La destitución provocó que el abogado tuviera que buscar una nueva forma de vida y comenzó a trabajar como asesor jurídico. Dora comenta que “el 90 por ciento de los casos que ha llevado son a favor de los asesinos“.

Esto no es malo, es un derecho fundamental de los acusados contar con una defensa. El problema es que  “esa persona, ejerce como abogado ante un juzgado en donde fue juez y en el que, seguramente, siguen laborando personas que estuvieron bajo sus órdenes”, opina Verónica Rodríguez, sobrina de Cecilia Izaguirre Camargo, víctima de feminicidio en 2015.

Cecilia fue una mujer con gran liderazgo; ocupó algunos de los altos mandos que permiten la vida política de una localidad como Lagunillas. En 2012 fue votada como presidenta del Comité Directivo Municipal del PRI, puesto que desempeñó hasta su muerte, y principal línea de investigación de su feminicidio.

La mañana del 20 de febrero de 2015, Cecilia se dirigía en su camioneta a la presidencia municipal de Lagunillas, donde se desempeñaba como directora de Desarrollo Social, cuando fue interceptada por dos hombres que la atacaron a balazos. Cecilia no iba sola, uno de los hombres que viajaba en la caja de su camioneta identificó a uno de los asesinos, que fue detenido dos días después en el municipio de Rioverde.
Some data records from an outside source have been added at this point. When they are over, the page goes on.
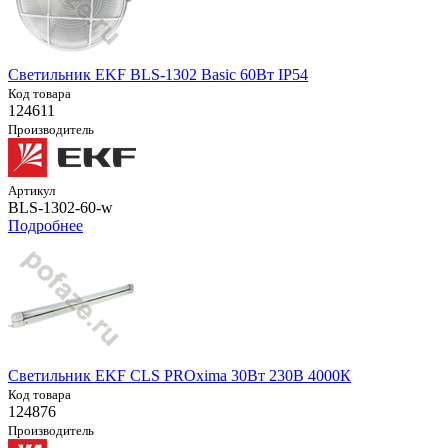
Светильник EKF BLS-1302 Basic 60Вт IP54
Код товара
124611
Производитель
Артикул
BLS-1302-60-w
Подробнее
Светильник EKF CLS PROxima 30Вт 230В 4000К
Код товара
124876
Производитель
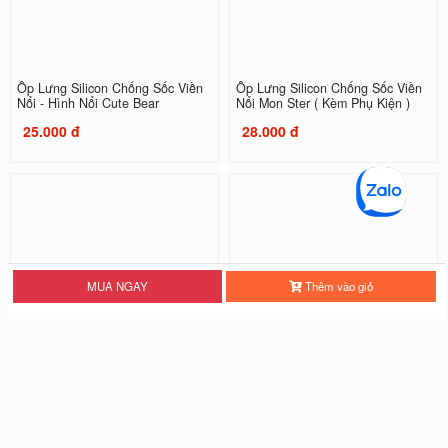
Ốp Lưng Silicon Chống Sốc Viền
Ốp Lưng Silicon Chống Sốc Viền
Nổi - Hình Nổi Cute Bear
Nổi Mon Ster ( Kèm Phụ Kiện )
25.000 đ
28.000 đ
MUA NGAY
Thêm vào giỏ
Ốp Lưng Silicon Chống Sốc Viền
Ốp Lưng Silicon Chống Sốc Viền
Nổi Three Tigers
Nổi Tiger
20.000 đ
20.000 đ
Martín Salas Mexicano fue el representante jurídico del señalado como asesino de Cecilia. Tras un proceso irregular, el abogado logró que su caso fuera revisado por los Magistrados de un Tribunal Federal, quienes consideraron que no existían pruebas suficientes para culpar a la persona señalada por el testigo del feminicidio. “No olvidemos, al haber sido juez, seguramente conoce a más de un magistrado federal“, señala Verónica.

El caso de Cecilia está parado, pero la causa se encuentra abierta. Los dos asesinos y el autor intelectual continúan libres; y la carpeta de investigación solo pasa de una mano a otra en la Fiscalía General del Estado.
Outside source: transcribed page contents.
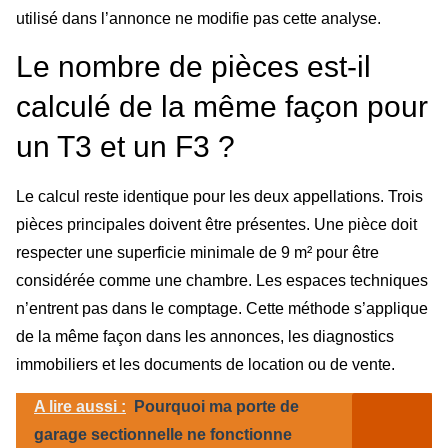
utilisé dans l’annonce ne modifie pas cette analyse.
Le nombre de pièces est-il
calculé de la même façon pour
un T3 et un F3 ?
Le calcul reste identique pour les deux appellations. Trois
pièces principales doivent être présentes. Une pièce doit
respecter une superficie minimale de 9 m² pour être
considérée comme une chambre. Les espaces techniques
n’entrent pas dans le comptage. Cette méthode s’applique
de la même façon dans les annonces, les diagnostics
immobiliers et les documents de location ou de vente.
A lire aussi :
Pourquoi ma porte de
garage sectionnelle ne fonctionne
Verónica comenta que “en la región se sabe que (Salas Mexicano) sólo va por el dinero”. Dora confirma este dicho y se lamenta haber confiado en él durante tanto tiempo.

El próximo 30 de mayo hay audiencia por el feminicidio de Ale Reséndiz García. Desde el 9 de mayo pasado, tras una reunión entre Dora y el fiscal general José Luis Ruiz Contreras, está en manos de ella decidir si acepta o no, el procedimiento abreviado por el juicio del feminicidio de su hija.

Es una decisión difícil: la fase de investigación ya cerró y la carpeta no tuvo la mejor integración. El fiscal señaló la poca actuación del representante jurídico de la familia de Ale. Las negociaciones por el juicio abreviado acordaron una condena de 21 años.